> Task objective: Repeat the lines from the line with "(IHC) photomicrograph of" to the line with "high-resolution histopathology image" in the listing below, keeping both end lines and adding nothing.
---------- Supplied records
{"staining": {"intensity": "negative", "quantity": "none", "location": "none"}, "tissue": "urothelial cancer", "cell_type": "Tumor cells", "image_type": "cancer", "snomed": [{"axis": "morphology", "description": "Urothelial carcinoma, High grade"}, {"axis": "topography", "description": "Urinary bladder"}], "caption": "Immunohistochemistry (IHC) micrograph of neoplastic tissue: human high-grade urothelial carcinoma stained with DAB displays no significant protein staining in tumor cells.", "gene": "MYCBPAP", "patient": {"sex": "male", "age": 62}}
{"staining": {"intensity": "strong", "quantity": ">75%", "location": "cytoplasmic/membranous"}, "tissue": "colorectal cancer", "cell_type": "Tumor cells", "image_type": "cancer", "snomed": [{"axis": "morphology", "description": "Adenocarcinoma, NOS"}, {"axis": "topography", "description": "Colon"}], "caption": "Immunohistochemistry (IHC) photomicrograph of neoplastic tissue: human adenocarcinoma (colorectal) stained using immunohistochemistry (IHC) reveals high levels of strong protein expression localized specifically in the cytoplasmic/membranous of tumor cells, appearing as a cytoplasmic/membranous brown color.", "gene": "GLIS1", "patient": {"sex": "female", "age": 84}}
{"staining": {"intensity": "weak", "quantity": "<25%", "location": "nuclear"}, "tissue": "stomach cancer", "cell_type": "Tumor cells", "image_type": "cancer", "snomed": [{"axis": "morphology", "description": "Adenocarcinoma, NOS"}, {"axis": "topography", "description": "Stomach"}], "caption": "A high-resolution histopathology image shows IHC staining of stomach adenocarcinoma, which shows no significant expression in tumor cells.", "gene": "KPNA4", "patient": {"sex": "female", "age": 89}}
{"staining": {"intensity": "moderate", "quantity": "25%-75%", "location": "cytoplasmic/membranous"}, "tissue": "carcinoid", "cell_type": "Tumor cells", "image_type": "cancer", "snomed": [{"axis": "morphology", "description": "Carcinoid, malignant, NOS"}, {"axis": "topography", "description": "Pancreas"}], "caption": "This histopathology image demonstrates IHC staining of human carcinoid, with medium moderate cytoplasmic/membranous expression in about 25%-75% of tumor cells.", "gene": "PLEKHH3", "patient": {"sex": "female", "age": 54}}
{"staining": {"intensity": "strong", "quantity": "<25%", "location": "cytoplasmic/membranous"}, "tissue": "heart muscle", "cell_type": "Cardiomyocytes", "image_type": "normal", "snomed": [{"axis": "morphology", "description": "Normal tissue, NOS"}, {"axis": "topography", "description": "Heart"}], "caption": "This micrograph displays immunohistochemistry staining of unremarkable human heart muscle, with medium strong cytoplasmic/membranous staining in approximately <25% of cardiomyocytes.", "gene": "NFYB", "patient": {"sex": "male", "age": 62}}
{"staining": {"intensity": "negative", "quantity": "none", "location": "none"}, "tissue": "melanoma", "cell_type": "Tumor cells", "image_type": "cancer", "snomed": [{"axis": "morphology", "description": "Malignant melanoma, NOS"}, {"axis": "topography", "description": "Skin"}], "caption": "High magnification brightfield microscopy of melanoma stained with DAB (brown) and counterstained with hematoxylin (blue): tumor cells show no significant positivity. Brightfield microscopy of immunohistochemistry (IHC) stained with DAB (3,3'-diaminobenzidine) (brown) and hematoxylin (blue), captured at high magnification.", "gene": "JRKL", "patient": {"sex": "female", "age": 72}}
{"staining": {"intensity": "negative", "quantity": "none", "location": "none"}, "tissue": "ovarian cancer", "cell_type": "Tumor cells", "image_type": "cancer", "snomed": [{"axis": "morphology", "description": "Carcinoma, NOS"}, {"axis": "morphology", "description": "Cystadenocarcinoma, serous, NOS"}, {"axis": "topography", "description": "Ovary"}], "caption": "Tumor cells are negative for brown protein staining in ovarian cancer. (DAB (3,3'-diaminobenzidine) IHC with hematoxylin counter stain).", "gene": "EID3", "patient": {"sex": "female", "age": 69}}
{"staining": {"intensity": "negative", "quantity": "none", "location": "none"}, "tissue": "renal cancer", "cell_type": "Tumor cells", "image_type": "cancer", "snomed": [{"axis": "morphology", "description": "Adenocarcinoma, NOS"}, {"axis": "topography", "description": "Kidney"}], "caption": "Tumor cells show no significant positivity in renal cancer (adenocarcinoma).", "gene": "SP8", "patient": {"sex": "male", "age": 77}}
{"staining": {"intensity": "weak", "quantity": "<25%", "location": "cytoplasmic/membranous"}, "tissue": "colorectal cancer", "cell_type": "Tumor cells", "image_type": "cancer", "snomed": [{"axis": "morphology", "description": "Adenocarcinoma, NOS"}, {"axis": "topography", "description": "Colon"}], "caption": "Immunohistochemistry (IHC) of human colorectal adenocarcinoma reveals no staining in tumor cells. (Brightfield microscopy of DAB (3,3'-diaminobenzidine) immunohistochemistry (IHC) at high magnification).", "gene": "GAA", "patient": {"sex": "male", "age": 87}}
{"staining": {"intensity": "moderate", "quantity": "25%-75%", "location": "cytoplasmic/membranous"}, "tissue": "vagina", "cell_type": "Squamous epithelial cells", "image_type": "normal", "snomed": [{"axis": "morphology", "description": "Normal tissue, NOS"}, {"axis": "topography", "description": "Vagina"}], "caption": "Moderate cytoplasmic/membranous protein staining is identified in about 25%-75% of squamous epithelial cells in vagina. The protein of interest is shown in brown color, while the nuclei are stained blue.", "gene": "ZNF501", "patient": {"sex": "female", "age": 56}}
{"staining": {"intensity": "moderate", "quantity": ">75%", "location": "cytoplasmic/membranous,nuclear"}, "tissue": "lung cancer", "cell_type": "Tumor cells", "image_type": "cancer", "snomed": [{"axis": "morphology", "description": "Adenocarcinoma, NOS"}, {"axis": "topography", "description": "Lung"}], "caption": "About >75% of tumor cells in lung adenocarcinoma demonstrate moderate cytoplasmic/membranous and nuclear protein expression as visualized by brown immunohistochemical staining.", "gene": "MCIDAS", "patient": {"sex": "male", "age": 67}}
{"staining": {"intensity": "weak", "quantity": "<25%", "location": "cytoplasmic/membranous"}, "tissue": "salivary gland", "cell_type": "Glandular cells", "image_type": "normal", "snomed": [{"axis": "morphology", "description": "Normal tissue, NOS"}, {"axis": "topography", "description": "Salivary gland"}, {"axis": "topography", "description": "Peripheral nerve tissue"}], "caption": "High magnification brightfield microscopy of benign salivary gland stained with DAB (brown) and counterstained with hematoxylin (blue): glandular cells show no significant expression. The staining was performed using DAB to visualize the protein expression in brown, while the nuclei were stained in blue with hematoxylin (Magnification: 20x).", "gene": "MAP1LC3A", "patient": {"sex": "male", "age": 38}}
--------------------
> Exercise solution:
{"staining": {"intensity": "strong", "quantity": ">75%", "location": "cytoplasmic/membranous"}, "tissue": "colorectal cancer", "cell_type": "Tumor cells", "image_type": "cancer", "snomed": [{"axis": "morphology", "description": "Adenocarcinoma, NOS"}, {"axis": "topography", "description": "Colon"}], "caption": "Immunohistochemistry (IHC) photomicrograph of neoplastic tissue: human adenocarcinoma (colorectal) stained using immunohistochemistry (IHC) reveals high levels of strong protein expression localized specifically in the cytoplasmic/membranous of tumor cells, appearing as a cytoplasmic/membranous brown color.", "gene": "GLIS1", "patient": {"sex": "female", "age": 84}}
{"staining": {"intensity": "weak", "quantity": "<25%", "location": "nuclear"}, "tissue": "stomach cancer", "cell_type": "Tumor cells", "image_type": "cancer", "snomed": [{"axis": "morphology", "description": "Adenocarcinoma, NOS"}, {"axis": "topography", "description": "Stomach"}], "caption": "A high-resolution histopathology image shows IHC staining of stomach adenocarcinoma, which shows no significant expression in tumor cells.", "gene": "KPNA4", "patient": {"sex": "female", "age": 89}}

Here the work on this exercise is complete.